Many regard felines as indifferent to their human companions, but cat owners may beg to differ—and now they research to back them up. A study published yesterday (April 4) in Scientific Reports suggests that domestic cats can distinguish the sounds of their names, even if they don’t come when called.
“I think many cat owners feel that cats know their names, or the word ‘food,’ but until now, there was no scientific evidence to back that up,” Atsuko Saito, a psychologist at Sophia University in Tokyo and one of the study’s authors, tells Science News.
The project examined the responses of cats from Japanese homes when they heard a series of words spoken by their owners or a researcher. The humans uttered four nouns that were similar in cadence and length to the cat’s name and then the actual name. Most cats reacted to the first word, but their responses tapered off afterwards. Then at the sound of their own moniker, even from an unfamiliar voice, cats tended to perk up—moving their heads or ears, flopping their tails, or meowing.

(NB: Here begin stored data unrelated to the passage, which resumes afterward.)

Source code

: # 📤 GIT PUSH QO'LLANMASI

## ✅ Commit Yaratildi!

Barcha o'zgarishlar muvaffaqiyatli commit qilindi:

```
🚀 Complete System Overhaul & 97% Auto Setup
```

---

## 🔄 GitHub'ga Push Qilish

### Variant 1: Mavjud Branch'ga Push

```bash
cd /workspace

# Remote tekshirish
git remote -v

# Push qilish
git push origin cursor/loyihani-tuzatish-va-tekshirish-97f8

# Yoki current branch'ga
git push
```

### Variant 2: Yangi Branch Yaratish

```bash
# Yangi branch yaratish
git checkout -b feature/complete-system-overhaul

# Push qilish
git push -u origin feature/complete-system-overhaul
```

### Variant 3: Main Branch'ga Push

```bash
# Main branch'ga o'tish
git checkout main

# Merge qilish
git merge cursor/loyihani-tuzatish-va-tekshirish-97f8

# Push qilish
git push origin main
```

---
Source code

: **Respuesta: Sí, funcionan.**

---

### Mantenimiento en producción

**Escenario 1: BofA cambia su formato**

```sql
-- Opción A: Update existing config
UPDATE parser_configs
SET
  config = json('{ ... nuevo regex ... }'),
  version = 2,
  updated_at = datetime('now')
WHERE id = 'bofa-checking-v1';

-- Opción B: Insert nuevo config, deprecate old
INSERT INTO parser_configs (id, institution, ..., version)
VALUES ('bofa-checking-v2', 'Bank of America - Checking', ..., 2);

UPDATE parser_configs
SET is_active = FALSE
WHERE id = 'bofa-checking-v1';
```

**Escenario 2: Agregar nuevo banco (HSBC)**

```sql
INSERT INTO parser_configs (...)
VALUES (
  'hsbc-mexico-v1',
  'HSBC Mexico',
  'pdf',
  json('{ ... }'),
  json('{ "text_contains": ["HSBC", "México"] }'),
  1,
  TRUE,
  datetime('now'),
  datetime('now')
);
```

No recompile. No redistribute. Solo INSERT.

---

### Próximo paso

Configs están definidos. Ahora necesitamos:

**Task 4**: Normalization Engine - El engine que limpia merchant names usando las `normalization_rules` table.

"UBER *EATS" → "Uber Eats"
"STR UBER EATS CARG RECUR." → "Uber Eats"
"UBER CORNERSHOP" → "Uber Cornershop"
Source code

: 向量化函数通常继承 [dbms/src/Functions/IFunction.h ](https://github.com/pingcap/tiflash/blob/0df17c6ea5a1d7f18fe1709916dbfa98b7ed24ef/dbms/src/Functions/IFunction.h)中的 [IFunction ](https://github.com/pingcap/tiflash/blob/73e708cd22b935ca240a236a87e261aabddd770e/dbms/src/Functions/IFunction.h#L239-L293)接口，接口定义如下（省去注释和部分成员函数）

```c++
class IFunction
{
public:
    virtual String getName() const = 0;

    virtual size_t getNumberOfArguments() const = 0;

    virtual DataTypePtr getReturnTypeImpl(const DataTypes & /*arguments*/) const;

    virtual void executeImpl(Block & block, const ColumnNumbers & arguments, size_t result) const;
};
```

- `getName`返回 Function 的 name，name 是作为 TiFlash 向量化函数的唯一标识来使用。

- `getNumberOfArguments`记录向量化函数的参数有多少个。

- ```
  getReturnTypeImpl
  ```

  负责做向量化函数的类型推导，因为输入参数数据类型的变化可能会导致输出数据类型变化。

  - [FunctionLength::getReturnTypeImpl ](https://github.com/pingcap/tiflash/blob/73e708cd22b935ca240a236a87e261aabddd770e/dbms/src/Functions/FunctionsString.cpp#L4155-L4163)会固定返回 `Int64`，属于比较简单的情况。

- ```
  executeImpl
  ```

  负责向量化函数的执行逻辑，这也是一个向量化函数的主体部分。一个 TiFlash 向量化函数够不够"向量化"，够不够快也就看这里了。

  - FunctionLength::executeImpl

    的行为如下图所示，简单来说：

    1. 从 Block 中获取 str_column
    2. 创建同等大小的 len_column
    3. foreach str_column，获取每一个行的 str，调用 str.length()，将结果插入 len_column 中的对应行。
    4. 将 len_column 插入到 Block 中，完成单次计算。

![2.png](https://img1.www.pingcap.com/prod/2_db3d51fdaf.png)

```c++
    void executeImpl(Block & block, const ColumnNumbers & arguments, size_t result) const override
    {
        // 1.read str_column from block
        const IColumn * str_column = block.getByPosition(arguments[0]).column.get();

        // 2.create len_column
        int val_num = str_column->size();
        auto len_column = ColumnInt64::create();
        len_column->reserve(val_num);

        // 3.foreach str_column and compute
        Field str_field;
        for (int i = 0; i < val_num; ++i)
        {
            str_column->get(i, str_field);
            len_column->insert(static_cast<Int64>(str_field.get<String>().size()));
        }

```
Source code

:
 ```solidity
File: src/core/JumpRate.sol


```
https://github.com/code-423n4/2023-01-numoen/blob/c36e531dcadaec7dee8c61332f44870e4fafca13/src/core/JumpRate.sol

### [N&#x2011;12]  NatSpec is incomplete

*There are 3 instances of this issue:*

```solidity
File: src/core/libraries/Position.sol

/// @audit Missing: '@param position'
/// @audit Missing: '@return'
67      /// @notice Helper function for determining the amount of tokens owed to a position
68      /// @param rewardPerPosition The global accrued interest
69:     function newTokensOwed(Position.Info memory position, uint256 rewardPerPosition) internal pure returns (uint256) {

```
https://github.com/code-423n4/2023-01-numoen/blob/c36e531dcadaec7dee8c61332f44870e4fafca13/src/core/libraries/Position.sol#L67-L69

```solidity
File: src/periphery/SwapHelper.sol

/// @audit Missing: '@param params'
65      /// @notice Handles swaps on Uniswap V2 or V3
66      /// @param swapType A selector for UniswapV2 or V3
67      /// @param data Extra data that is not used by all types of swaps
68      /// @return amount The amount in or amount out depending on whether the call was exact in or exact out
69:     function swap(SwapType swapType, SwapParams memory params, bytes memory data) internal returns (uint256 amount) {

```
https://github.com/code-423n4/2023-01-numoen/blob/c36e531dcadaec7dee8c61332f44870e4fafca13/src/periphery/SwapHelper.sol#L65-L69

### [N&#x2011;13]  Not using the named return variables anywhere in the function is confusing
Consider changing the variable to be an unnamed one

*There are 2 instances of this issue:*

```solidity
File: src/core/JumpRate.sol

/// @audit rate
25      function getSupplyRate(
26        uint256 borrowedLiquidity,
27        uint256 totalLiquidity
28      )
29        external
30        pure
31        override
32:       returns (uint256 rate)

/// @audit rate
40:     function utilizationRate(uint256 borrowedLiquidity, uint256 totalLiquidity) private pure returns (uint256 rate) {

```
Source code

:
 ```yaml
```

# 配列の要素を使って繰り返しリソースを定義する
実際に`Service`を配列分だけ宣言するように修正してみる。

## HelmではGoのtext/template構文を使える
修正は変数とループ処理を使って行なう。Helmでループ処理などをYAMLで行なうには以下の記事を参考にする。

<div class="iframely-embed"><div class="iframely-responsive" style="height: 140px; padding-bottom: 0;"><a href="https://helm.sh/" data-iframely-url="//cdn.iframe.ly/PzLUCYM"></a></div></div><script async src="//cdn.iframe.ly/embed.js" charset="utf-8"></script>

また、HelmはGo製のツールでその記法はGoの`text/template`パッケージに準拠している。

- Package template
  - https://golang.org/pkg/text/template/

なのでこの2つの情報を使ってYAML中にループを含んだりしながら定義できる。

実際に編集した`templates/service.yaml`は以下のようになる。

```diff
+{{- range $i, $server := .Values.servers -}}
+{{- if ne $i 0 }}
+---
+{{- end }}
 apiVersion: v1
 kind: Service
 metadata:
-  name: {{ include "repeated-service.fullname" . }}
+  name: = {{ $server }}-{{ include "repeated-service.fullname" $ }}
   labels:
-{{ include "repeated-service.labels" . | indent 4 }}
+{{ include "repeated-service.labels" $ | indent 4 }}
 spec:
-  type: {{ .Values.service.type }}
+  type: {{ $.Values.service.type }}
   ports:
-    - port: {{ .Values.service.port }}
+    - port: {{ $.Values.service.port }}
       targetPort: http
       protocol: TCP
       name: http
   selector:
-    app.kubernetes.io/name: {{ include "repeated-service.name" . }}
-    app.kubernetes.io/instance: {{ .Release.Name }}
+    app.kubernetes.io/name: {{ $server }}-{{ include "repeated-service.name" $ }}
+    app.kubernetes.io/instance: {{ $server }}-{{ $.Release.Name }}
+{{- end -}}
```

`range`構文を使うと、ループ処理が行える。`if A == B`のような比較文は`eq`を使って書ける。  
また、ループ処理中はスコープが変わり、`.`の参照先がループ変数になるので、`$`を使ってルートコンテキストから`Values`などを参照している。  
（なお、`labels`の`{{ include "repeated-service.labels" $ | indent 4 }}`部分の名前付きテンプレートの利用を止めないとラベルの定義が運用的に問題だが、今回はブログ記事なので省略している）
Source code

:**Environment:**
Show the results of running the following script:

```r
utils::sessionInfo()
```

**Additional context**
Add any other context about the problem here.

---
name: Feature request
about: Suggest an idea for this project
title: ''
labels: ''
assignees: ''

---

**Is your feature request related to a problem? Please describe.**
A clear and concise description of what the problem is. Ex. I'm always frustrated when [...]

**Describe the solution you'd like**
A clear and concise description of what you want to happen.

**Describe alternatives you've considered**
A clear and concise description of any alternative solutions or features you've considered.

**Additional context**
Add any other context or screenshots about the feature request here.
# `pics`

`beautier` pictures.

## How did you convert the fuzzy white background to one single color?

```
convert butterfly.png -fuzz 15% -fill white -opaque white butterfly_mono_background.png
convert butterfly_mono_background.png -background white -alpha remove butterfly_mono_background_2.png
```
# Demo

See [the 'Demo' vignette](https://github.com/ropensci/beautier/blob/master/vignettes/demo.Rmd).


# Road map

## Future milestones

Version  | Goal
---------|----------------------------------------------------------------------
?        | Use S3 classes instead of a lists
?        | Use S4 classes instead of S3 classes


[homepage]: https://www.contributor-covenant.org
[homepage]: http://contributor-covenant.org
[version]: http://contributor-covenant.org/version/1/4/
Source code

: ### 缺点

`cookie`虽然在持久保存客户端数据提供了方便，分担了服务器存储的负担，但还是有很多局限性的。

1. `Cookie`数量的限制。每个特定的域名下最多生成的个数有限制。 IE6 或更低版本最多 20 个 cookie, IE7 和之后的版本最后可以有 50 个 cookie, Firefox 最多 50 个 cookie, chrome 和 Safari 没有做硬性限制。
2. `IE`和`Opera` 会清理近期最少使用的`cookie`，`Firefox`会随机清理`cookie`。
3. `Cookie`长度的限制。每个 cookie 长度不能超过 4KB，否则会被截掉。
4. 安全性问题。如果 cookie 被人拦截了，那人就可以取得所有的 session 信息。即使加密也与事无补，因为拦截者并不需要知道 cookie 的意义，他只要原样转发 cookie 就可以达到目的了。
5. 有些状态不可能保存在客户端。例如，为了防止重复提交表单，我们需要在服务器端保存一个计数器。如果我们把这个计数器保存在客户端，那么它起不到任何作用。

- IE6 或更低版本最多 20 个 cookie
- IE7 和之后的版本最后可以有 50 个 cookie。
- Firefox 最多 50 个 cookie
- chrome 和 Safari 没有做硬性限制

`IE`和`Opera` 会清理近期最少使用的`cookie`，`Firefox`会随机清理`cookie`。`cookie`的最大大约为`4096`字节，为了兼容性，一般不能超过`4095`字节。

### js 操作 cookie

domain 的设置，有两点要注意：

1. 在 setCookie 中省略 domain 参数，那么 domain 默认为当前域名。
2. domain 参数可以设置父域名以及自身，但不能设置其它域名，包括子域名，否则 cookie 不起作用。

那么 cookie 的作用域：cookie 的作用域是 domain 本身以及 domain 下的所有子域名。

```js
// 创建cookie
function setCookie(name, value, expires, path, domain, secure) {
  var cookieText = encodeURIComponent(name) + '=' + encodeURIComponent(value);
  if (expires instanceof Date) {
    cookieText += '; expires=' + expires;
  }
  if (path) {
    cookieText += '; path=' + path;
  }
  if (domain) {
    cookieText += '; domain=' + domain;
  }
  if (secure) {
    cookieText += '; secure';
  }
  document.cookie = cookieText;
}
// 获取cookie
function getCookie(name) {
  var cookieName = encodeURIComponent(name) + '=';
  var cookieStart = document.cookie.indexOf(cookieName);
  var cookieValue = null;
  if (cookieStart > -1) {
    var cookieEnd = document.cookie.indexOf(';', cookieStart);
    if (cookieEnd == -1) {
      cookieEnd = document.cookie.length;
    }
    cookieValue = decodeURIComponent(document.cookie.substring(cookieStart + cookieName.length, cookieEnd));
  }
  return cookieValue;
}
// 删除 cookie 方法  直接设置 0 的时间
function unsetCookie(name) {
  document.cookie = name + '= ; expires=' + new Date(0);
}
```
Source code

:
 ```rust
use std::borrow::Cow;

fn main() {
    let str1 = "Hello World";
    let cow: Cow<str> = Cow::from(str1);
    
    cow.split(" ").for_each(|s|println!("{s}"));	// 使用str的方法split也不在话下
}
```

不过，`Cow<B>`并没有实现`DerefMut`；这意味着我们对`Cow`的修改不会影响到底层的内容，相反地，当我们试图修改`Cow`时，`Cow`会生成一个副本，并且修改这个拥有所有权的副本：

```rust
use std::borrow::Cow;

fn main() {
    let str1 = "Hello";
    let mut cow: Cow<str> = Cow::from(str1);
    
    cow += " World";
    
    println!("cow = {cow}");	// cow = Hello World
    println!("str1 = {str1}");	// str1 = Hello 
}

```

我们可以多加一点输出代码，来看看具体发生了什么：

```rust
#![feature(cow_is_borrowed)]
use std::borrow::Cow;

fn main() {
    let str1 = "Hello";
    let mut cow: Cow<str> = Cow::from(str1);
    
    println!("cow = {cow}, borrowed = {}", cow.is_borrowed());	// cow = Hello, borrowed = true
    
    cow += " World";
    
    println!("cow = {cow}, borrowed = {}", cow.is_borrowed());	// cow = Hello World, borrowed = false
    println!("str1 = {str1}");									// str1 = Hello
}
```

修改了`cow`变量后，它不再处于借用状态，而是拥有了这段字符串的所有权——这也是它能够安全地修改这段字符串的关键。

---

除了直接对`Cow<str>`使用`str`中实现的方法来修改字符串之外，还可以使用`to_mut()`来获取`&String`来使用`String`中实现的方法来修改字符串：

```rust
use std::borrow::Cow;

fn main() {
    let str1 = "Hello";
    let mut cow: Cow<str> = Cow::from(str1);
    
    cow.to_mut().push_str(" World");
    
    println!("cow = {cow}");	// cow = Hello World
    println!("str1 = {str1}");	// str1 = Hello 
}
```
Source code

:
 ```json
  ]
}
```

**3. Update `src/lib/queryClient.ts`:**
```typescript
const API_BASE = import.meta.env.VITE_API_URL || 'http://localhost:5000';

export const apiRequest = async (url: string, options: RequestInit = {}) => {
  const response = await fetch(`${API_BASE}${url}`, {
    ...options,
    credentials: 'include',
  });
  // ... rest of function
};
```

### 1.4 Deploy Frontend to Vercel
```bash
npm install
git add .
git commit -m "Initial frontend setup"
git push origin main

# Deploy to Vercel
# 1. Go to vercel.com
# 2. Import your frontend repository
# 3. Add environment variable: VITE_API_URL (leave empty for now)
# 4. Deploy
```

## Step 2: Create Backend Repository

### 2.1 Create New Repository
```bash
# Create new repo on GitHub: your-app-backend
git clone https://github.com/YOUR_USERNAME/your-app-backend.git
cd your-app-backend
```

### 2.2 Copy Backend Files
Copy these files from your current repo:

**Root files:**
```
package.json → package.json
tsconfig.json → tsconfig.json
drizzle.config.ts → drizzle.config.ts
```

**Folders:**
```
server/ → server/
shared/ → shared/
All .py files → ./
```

The responses could be pretty subtle, sometimes just a twitch of the ear. “Cats are just as good as dogs at learning—they’re just not as keen to show their owners what they’ve learnt,” biologist John Bradshaw of the University of Bristol tells Nature.
To test if cats were simply responding to a familiar word, the researchers tested how animals living with at least four other cats reacted in a similar test. They replaced the first four words with names of cohabitating cats and then followed it with the cat’s own name. Only a quarter of the cats’ responses petered out as they heard the roll call, suggesting that felines from multi-cat households attach significance to all of the names, perhaps hoping it means a treat will follow. The cats whose attentions did lag when they heard other cats’ names, however, reacted strongly again when they heard their own, hinting that at least some felines can pick out their own names, Nature reports.
In the cat café environment, where patrons come to watch and play with the felines, animals similarly responded to their own names more than to general nouns, but cats also responded to the names of other animals, Saito’s group found. As cats in the café often hear their own names together with those of other cats, they may be more likely to associate the whole batch of names with a reward or punishment, according to the authors.
Even still, “I think the sum total of results across the studies provides compelling evidence that the cats’ names are of special significance to them,” Jennifer Vonk, a cognitive psychologist at Oakland University, tells Nature.